An better alternative is to scale continuous predictors is to the interquartile range. This yields a regression coefficient that is the expected difference Y comparing a case at he 75th percentile of the predictor to a case at the 25th percentile. In other words, it compares a “high” case right in the middle of the upper half of the distribution to a “low” case right in the middle of the lower half of the distribution. The nice thing about this approach is that those values of the predictor will always be value that are possible.

Apart from interpretation, when numbers start getting out to a lot of significant digits, some software may run into issues with precision.

Regarding small but statistically significant effects on weight, i’d just note that drug companies report small differences and yet get approval, eg 5,6kg over 1 year will get you in the NEJM

A little bit off-topic, but a difference of 5.6 kg (8.4 vs 2.8 kg) weight loss after a year isn’t a small difference. On a starting weight of 100 kg (~starting weight in the trial), this is more than 5% of the initial body weight. Clinically, a weight loss of >5% is considered a success, and by this standard, the difference observed in this study is clinically meaningful.

Further, the effect size shouldn’t be a criterion for publication in my opinion. Even if the effect was negligible, if the design was good, why shouldn’t it be published in NEJM?

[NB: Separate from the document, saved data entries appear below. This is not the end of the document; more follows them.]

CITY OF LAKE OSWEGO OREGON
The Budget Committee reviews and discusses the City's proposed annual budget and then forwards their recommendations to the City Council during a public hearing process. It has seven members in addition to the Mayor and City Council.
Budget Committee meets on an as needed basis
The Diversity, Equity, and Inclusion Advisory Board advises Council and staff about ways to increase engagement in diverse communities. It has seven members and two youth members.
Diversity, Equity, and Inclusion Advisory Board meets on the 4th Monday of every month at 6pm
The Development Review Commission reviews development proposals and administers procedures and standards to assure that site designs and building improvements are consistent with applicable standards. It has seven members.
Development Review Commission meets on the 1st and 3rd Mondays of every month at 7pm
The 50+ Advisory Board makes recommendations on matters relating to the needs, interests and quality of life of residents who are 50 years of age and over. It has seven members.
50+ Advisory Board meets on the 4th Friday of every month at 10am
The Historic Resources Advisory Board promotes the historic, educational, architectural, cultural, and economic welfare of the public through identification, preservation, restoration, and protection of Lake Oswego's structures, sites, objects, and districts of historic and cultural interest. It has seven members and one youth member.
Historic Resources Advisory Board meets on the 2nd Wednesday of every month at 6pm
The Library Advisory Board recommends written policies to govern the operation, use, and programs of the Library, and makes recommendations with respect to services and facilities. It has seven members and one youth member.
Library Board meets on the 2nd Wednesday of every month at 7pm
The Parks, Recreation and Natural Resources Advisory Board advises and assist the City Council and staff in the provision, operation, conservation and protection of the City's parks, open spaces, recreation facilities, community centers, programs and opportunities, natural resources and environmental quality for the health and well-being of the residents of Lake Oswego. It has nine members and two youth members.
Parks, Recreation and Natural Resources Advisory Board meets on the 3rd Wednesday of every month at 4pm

in the nejm that ‘result’ becomes marketing. the magnitude of the effect will be a marker for publication. it’s not so much a worry about unpublished studies because a drug company won’t run multiple large, multi-million dollar trials until it snags a result. re 5kg, i’m sure the self-isolating encouraged by corona is leading many people to gain/lose 5kg in weeks. but i realise 5kg is considered a ‘success’, i have seen them boast about 0.5kg difference

Since nobody mentioned it. The first coefficient includes zero within the confidence interval.

Thanks so much all ! for your explanation and discussion. I realize the issue it was due to unit conversion mistake and now the issue fixed with reasonable effect sizes

Apart from the answers already given, isn’t this an example of the Jeffreys-Lindley effect? With high power you need a very small p value to attain a reasonable false positive risk.